On Wed, Dec 19, 2018 at 01:19:53PM +1100, Dave Chinner wrote:
Putting metadata in user files beyond EOF doesn't work with XFS's
post-EOF speculative allocation algorithms.
i.e. Filesystem design/algorithms often assume that the region
beyond EOF in user files is a write-only region. e.g. We can allow
extents beyond EOF to be uninitialised because they are in a write
only region of the file and so there's no possibility of stale data
exposure. Unfortunately, putting filesystem/security metadata beyond
EOF breaks these assumptions - it's no longer a write-only region.

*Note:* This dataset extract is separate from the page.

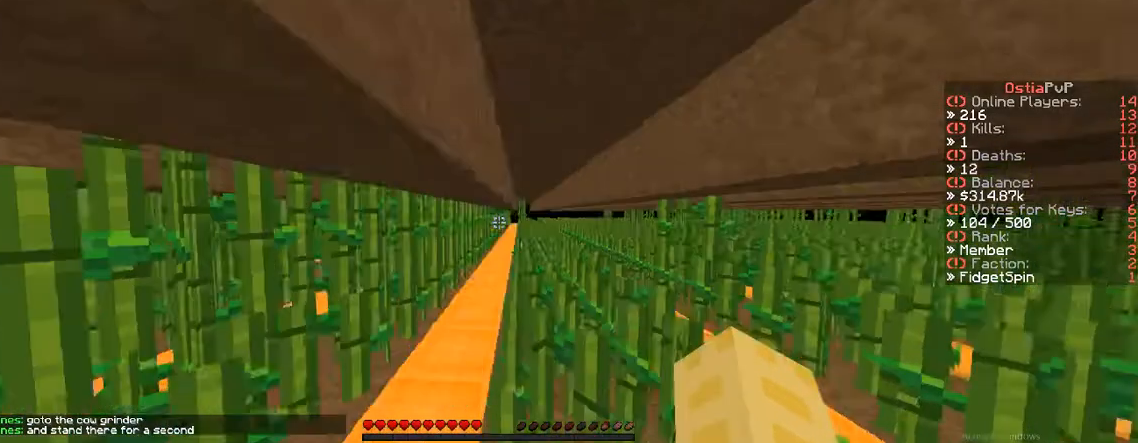
{"keys": ["a", "w"], "events": [[67, "a", "up"], [217, "w", "down"], [483, "a", "down"]]}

On Tue, Dec 18, 2018 at 11:14:20PM -0800, Christoph Hellwig wrote:
Filesystems already use blocks beyond EOF for preallocation, either
speculative by the file system itself, or explicitly by the user with
fallocate. I bet you will run into bugs with your creative abuse
sooner or later. Indepnd of that the interface simply is gross, which
is enough of a reason not to merge it.
Both of these concerns aren't applicable for fs-verity because the
entire file will be read-only. So there will be no preallocation or
fallocation going on --- or allowed --- for a file which is protected
by fs-verity. Since no writes are allowed at all, it won't break any
file systems' assumptions about "write-only regions".
As far as whether it's "gross" --- that's a taste question, and I
happen to think it's more "clever" than "gross". It allows for a very
simple implementation, *leveraging* the fact that the file will never
change --- and especially, grow in length. So why not use the space
after EOF?
The alternative requires adding Solaris-style alternate data streams
support. Whether or not ADS is a good idea or just an invitation to
malware authors[1] is something which can be debated, but my position
is it's unnecessary given the requirements of fs-verity. And avoiding
such complexity is a *good* thing, not a bad thing.